▽
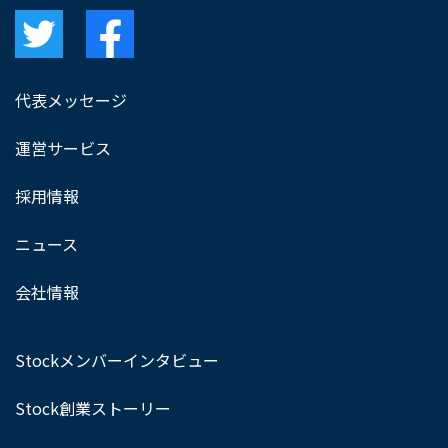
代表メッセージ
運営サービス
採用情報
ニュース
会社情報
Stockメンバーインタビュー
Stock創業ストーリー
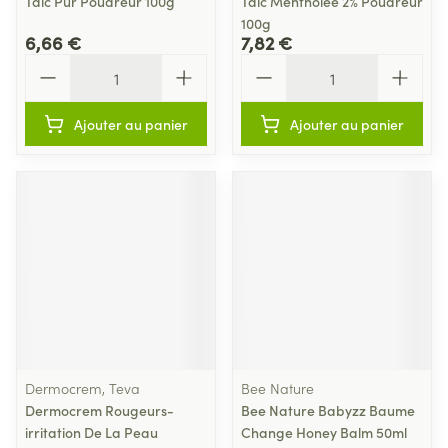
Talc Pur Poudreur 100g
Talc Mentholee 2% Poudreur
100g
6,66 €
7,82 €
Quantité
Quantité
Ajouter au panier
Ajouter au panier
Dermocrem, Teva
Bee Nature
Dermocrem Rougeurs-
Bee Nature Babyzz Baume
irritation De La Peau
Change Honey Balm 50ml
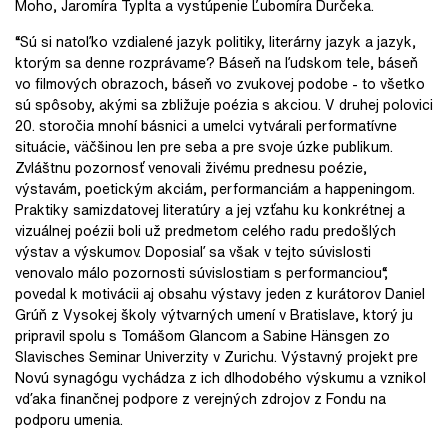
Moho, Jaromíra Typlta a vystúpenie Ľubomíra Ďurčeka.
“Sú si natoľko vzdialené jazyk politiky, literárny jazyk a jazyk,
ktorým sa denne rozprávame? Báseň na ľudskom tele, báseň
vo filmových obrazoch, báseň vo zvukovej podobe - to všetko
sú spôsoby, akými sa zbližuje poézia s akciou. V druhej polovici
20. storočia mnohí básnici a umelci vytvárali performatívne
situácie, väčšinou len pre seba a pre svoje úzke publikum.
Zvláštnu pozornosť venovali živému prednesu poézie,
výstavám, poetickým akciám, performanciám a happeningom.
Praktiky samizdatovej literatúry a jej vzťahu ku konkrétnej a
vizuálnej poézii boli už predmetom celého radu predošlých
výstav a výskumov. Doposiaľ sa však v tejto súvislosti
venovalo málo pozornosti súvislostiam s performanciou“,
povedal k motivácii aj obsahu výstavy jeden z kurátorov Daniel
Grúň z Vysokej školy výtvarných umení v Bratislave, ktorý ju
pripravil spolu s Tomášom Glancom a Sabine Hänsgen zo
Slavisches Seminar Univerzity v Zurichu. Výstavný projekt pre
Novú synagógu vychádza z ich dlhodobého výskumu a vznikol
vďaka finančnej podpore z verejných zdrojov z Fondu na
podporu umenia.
△
▽
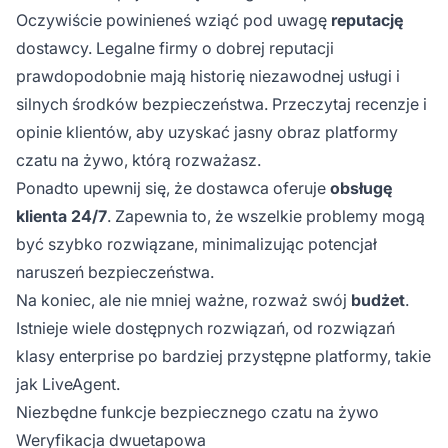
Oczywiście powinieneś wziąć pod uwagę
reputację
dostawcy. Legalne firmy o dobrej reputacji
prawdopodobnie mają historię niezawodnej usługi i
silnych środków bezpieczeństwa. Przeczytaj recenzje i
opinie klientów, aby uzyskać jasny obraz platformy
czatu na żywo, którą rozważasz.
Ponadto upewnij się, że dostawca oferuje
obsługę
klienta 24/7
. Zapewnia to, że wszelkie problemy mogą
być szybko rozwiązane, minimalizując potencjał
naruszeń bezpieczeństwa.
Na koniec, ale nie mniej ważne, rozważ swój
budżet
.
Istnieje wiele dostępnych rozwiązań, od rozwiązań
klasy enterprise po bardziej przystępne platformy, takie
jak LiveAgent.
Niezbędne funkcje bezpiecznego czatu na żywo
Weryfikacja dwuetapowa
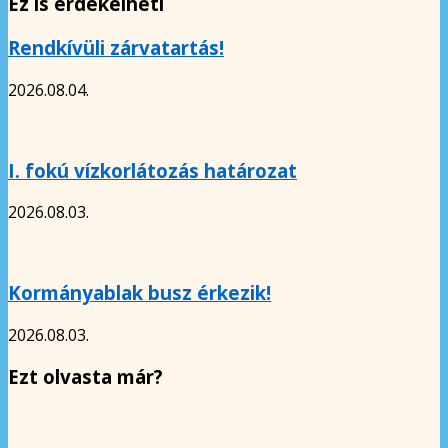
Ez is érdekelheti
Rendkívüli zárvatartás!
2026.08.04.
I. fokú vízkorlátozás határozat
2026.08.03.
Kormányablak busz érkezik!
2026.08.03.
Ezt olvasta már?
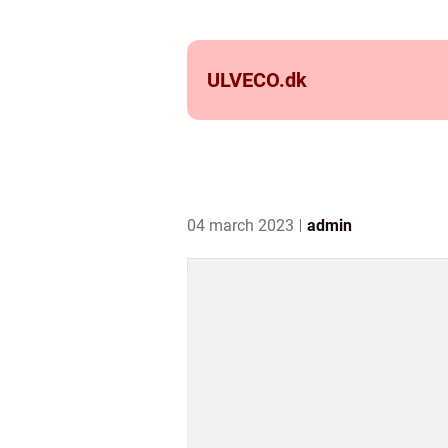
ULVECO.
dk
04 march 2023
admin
△
## Task to complete
Go through the data above and return each line containing the string "czatu".

## Answer space
czatu na żywo, którą rozważasz.
Niezbędne funkcje bezpiecznego czatu na żywo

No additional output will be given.